Text data extracted from pages:
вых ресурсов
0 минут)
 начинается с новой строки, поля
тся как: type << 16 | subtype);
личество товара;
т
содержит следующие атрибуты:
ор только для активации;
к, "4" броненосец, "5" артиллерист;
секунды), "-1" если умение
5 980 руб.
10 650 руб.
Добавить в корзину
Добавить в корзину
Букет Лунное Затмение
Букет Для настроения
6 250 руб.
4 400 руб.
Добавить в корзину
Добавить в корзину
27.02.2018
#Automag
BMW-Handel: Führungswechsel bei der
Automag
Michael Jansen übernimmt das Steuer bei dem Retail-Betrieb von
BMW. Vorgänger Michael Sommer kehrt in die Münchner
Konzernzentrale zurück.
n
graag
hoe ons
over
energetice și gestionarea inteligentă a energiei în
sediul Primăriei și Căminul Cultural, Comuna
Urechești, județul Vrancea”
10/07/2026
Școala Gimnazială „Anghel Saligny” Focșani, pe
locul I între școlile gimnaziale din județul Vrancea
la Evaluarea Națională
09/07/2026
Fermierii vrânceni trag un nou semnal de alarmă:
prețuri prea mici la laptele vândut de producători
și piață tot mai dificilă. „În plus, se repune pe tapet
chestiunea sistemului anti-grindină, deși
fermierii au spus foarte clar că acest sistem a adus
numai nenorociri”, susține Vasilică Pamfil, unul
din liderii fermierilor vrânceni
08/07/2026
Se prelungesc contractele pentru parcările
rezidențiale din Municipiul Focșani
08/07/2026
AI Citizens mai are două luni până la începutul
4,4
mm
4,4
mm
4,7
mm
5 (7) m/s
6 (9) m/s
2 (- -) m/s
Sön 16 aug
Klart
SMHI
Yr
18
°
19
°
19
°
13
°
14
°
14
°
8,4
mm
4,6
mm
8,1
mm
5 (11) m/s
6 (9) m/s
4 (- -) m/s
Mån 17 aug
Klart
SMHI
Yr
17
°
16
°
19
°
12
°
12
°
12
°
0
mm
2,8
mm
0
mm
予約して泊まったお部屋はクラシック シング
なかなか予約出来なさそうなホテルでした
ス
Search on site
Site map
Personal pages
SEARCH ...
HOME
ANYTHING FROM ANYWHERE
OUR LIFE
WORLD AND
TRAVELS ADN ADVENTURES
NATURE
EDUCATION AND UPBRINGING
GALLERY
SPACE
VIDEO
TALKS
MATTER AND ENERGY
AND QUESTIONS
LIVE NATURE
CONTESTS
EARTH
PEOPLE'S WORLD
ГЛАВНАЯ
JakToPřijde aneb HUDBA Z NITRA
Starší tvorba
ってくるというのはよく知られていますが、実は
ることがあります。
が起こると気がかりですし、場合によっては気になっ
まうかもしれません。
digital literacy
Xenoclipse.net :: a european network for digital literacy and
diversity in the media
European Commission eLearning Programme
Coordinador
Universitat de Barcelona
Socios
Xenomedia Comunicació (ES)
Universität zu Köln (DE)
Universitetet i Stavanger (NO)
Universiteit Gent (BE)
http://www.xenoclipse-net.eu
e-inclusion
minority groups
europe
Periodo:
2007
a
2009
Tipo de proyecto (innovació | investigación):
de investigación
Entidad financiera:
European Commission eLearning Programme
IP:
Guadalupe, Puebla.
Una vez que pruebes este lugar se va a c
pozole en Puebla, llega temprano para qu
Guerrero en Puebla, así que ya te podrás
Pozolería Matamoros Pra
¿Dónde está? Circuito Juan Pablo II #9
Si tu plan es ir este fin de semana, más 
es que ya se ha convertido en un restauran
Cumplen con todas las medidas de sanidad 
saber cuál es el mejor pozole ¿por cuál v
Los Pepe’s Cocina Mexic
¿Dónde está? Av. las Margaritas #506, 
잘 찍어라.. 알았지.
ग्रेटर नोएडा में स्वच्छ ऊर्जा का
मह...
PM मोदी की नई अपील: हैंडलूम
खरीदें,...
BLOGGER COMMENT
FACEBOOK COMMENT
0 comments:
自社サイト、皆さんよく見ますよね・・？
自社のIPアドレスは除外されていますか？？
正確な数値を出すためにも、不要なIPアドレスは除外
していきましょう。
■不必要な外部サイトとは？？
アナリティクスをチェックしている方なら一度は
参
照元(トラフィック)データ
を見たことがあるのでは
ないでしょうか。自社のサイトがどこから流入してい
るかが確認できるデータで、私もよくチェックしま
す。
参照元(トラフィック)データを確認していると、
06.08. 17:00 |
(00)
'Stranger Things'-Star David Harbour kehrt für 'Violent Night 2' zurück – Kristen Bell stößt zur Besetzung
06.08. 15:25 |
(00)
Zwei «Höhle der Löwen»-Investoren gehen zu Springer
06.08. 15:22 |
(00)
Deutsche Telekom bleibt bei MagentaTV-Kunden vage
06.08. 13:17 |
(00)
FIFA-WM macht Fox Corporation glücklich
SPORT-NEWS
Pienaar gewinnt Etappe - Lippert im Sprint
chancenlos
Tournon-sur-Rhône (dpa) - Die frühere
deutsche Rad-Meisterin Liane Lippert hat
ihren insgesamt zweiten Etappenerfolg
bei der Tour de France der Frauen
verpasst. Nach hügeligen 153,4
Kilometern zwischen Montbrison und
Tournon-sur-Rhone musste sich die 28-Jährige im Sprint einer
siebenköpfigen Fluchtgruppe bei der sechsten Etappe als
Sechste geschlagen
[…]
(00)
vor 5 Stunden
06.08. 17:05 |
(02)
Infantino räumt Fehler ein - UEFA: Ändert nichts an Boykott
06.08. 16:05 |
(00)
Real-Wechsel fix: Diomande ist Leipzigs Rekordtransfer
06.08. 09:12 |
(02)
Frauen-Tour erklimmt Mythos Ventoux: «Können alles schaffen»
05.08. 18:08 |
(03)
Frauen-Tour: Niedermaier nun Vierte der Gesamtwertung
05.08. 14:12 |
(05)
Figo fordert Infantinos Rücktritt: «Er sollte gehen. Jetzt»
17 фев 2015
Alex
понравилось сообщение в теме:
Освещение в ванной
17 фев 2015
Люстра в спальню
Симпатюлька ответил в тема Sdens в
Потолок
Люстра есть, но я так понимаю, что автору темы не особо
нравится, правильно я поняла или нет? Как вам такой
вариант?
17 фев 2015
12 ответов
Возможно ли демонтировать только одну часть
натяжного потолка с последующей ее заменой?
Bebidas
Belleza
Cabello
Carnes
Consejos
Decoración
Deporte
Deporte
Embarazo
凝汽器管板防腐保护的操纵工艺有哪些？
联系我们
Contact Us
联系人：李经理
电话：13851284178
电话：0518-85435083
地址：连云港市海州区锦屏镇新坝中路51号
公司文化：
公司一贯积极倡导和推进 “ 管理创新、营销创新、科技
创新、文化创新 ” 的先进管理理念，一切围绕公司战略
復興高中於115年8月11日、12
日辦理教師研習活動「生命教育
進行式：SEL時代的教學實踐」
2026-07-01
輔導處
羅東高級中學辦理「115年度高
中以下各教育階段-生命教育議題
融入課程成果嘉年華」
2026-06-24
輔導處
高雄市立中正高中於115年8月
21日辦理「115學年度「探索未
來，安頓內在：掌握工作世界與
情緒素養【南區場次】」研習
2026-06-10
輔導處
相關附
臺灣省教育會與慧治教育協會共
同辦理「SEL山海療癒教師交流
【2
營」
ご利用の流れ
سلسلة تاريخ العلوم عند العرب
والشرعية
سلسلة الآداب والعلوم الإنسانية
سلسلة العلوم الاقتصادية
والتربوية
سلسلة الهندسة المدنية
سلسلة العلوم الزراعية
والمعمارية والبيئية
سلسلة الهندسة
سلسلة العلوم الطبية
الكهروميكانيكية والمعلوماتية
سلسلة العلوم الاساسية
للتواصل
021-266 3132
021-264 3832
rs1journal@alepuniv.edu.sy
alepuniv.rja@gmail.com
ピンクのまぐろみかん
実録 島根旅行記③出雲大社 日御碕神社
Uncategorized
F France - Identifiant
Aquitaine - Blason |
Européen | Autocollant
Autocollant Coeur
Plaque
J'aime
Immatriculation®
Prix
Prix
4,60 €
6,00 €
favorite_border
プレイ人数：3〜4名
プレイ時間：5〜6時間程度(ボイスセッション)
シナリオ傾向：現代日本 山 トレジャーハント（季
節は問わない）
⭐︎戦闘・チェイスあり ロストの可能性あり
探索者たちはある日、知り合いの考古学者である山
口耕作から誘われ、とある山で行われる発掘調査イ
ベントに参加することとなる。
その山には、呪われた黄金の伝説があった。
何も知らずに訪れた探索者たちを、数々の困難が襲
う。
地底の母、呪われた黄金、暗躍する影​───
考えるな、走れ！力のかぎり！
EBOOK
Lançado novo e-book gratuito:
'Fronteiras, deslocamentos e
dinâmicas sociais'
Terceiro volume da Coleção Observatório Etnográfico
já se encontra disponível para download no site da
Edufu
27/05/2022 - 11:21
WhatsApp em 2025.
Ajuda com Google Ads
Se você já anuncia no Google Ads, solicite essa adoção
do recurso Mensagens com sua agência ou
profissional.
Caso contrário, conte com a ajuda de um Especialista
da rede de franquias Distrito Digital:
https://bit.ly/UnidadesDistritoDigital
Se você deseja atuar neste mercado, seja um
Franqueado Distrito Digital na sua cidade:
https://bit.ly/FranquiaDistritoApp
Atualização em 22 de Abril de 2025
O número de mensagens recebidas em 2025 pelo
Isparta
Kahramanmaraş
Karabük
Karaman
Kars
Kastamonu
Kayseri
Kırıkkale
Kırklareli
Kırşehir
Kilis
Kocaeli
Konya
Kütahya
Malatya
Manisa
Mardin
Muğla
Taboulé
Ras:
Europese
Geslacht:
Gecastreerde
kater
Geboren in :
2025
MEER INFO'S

What is required: Pull out each line of the listing that contains the word "Puebla".

Completed exercise:
Guadalupe, Puebla.
pozole en Puebla, llega temprano para qu
Guerrero en Puebla, así que ya te podrás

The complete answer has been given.